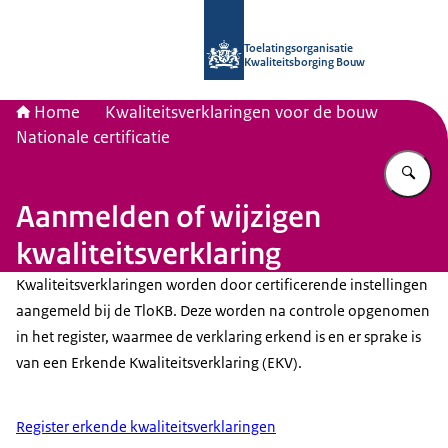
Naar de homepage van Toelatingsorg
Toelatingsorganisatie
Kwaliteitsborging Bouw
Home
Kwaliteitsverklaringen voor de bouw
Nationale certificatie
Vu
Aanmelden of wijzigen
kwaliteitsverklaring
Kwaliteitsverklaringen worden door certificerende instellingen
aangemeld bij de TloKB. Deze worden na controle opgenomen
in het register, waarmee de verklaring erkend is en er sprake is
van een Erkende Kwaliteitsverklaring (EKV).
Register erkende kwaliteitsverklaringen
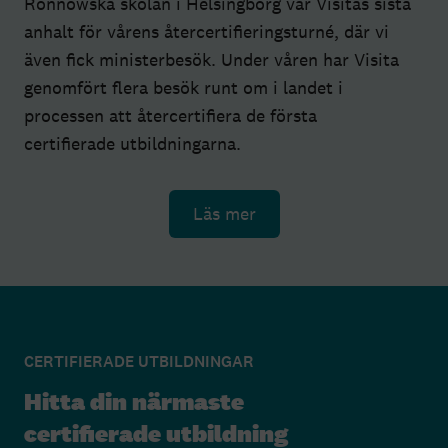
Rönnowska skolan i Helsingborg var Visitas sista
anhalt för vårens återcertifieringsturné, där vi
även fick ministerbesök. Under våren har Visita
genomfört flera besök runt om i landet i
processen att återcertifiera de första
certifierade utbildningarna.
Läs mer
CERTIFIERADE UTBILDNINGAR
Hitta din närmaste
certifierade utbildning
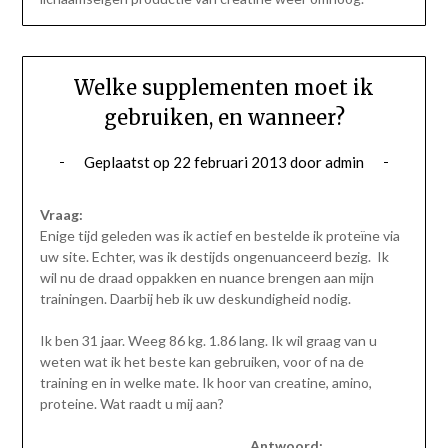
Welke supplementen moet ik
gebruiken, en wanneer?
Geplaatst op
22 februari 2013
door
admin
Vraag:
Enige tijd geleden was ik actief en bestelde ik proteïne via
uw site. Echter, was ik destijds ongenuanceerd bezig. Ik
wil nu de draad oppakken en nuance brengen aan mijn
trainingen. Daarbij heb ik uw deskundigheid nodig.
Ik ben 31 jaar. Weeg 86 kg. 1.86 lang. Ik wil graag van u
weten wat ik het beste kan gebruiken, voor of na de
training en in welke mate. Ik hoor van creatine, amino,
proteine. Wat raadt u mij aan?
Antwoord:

:::::

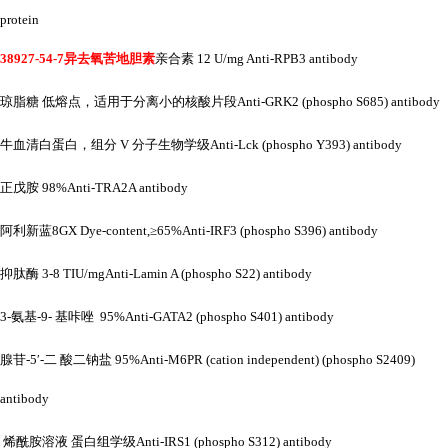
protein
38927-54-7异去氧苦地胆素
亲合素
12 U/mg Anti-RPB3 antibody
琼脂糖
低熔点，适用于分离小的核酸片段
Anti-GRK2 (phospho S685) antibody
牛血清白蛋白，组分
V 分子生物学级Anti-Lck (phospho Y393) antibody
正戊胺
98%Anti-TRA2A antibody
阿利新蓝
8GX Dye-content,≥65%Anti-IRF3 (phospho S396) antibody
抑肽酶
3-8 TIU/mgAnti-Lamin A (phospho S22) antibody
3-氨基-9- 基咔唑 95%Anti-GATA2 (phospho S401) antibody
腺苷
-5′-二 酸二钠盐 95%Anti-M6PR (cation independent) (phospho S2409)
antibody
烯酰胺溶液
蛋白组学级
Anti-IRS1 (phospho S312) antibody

:::::

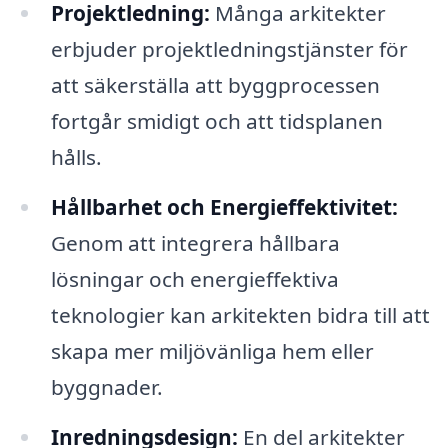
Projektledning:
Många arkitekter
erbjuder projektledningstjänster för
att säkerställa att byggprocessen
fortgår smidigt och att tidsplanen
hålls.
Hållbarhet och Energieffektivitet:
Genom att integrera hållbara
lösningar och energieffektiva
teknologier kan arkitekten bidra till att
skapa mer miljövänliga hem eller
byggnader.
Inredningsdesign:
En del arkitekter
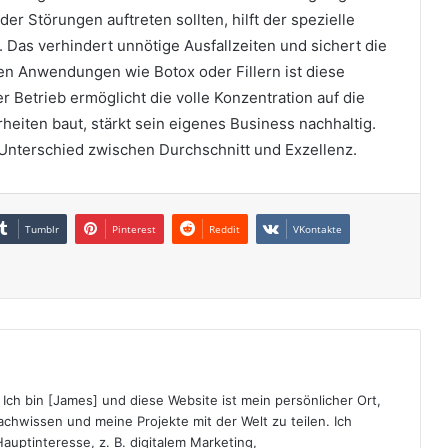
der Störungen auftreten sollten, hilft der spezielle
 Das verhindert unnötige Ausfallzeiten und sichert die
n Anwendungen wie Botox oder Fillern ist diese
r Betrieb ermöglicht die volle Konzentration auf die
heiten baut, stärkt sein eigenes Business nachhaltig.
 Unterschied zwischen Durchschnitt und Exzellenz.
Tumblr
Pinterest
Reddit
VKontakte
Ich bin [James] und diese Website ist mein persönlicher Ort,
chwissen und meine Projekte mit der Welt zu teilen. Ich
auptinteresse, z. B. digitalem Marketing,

:::::

§ **ASSIGNMENT**: Looking at the material above, work out how many lines have the word "phospho" in them. Answer with that number alone.

§ **TASK OUTPUT**: 7